Bidirectional Cavopulmonary Anastomosis
The bidirectional cavopulmonary anastomosis procedure was performed at a younger age in the RVPA era. This earlier timing has been observed by others5,7,10 and is thought to be due to earlier cyanosis.7 Another study showed no difference in the timing of the bidirectional cavopulmonary anastomosis between the MBTS and RVPA groups.31 The earlier timing of bidirectional cavopulmonary anastomosis may also be related to a gradual change in the medico-surgical practice toward earlier relief of the right ventricular volume overload and shortening of the high-risk interim period. There has been some theoretical concern about poor growth of the pulmonary arteries after RVPA; however, recent studies showed that the RVPA conduit provided better growth of the pulmonary arteries than the MBTS.31,32
Mental and Psychomotor Outcomes
Some infants undergoing complex surgery for congenital heart disease have an abnormal neurodevelopmental outcome when evaluated at as early as 1 or 2 years of life.11,33–35 Mahle et al36 evaluated 115 of 138 eligible surgically palliated school-aged and adolescent children with HLHS using mailed questionnaires. They found that performance correlated with the incidence of preoperative seizures and cumulative duration of cardiopulmonary bypass. Standardized neurocognitive evaluation was performed on 28 of 34 patients, who were eligible if they lived within a local geographic region and if English was their primary language used at home. Eighteen percent (5/28) had IQ scores in the mentally retarded range. Other studies have reported the significant risk for adverse neurodevelopmental outcome in HLHS patients.37–40 One study showed the duration of DHCA to be inversely associated with performance IQ in a small cohort of 14 patients.39 For children after Norwood MBTS surgery, a strong correlation has been found between the MDI at 18 to 24 months of age and full-scale intelligence scores at 5 years of age.41
In the present study cohort, MDI scores and the incidence of mental delay did not improve in the recent surgical era. Linear regression analysis identified a lower socioeconomic status and prolonged hospitalization at the time of the Norwood procedure as independent predictors of lower mental scores in the MBTS era. In the RVPA era, lower PaO2 and longer ventilation time (days) before the Norwood procedure, as well as longer DHCA time during the Norwood procedure, were independent predictors of lower mental scores. Robertson et al11 previously identified preoperative ventilation as a significant predictor of neurodevelopmental outcome after neonatal open heart surgery. Longer hospitalization was identified previously as an independent predictor of lower full-scale IQ scores in a cohort of school-aged HLHS patients who had undergone either the Norwood procedure or heart transplantation.42
The present results showed a significant improvement in PDI scores and a lower incidence of psychomotor delay in the RVPA era. Linear regression analysis identified only male sex as an independent predictor of lower psychomotor scores in the MBTS era. In the RVPA era, longer overall hospitalization and the need for cardiopulmonary resuscitation at any time before or after the Norwood procedure were independent predictors of a lower psychomotor score.
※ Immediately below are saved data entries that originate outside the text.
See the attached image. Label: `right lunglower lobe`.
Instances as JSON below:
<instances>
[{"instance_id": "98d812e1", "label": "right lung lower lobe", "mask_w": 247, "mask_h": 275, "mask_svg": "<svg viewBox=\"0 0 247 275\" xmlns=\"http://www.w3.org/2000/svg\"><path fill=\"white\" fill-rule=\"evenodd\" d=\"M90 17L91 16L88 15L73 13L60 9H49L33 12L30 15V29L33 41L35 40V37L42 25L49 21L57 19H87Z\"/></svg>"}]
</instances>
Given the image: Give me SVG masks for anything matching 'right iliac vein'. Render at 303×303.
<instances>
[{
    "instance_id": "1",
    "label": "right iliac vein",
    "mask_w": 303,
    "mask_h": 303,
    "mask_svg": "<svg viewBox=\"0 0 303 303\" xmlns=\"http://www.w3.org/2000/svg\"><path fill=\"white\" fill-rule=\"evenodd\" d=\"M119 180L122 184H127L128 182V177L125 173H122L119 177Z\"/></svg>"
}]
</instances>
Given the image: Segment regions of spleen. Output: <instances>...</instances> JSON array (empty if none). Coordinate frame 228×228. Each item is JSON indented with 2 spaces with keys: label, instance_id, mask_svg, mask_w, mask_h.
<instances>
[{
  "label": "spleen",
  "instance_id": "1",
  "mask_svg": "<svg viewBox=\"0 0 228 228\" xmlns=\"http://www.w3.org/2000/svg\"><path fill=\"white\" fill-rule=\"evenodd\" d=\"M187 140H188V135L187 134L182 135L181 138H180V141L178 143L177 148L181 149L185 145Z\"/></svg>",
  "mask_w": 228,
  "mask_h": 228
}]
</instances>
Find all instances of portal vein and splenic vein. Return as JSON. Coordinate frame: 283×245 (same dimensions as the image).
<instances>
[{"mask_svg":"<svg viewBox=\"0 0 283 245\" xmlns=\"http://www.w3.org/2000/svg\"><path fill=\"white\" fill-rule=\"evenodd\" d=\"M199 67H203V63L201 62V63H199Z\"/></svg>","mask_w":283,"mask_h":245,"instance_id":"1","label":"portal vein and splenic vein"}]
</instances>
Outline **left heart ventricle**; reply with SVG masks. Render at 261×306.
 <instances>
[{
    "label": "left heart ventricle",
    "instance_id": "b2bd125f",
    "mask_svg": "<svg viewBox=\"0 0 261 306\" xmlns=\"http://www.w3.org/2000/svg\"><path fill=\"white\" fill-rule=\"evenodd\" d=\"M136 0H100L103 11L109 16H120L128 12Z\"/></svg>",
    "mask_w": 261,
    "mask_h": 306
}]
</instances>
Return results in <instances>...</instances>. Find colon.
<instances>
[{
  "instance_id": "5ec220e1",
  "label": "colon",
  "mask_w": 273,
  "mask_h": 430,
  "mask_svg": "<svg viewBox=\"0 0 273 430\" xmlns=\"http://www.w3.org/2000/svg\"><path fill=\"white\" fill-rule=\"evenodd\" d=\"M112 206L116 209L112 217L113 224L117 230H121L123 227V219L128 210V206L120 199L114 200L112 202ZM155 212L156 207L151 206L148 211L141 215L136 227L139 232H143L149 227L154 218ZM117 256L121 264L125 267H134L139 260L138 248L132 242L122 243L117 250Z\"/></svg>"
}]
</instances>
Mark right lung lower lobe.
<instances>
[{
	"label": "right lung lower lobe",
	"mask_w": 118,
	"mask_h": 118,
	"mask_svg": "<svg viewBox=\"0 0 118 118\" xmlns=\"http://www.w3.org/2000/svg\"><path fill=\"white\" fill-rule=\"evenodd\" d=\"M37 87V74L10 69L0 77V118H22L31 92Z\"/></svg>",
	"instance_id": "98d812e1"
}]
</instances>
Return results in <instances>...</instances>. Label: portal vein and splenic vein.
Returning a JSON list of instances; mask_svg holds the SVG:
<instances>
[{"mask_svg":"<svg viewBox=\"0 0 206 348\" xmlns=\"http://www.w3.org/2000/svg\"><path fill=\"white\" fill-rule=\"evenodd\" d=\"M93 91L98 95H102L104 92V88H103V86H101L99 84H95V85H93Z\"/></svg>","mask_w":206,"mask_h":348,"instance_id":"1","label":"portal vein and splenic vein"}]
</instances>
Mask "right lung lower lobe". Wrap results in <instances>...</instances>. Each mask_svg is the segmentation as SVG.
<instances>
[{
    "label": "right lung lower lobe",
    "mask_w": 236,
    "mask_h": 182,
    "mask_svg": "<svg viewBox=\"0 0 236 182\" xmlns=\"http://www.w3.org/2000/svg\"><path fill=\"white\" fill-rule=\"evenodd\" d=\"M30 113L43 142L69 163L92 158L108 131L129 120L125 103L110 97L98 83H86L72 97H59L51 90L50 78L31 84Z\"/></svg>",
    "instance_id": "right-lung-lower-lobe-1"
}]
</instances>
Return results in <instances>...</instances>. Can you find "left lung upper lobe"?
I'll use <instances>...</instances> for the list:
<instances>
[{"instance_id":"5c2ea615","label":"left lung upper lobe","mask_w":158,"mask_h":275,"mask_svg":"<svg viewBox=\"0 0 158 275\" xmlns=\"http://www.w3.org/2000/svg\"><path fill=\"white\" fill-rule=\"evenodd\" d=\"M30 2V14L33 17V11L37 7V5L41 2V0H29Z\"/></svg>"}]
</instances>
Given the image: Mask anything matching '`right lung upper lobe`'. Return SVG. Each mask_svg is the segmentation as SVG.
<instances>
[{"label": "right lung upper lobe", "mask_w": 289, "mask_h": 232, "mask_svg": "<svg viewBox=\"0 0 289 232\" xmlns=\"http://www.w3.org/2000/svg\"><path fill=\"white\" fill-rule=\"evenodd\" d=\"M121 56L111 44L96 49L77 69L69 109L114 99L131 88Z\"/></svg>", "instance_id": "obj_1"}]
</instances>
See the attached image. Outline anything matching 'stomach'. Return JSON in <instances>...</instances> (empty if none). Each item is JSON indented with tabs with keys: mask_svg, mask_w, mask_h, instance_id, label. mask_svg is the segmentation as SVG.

The use of regional cerebral perfusion was not a significant predictor of MDI or PDI scores in the MBTS era. Regional cerebral perfusion was used, however, in all patients in the RVPA era and thus could not be analyzed as a predictor. A recent retrospective study43 and a recent randomized clinical trial44 compared the neurodevelopmental outcome of patients undergoing the Norwood procedure with and without low-flow regional cerebral perfusion and showed no difference in the Bayley Scales of Infant Development-II scores when assessed at 1 year of age.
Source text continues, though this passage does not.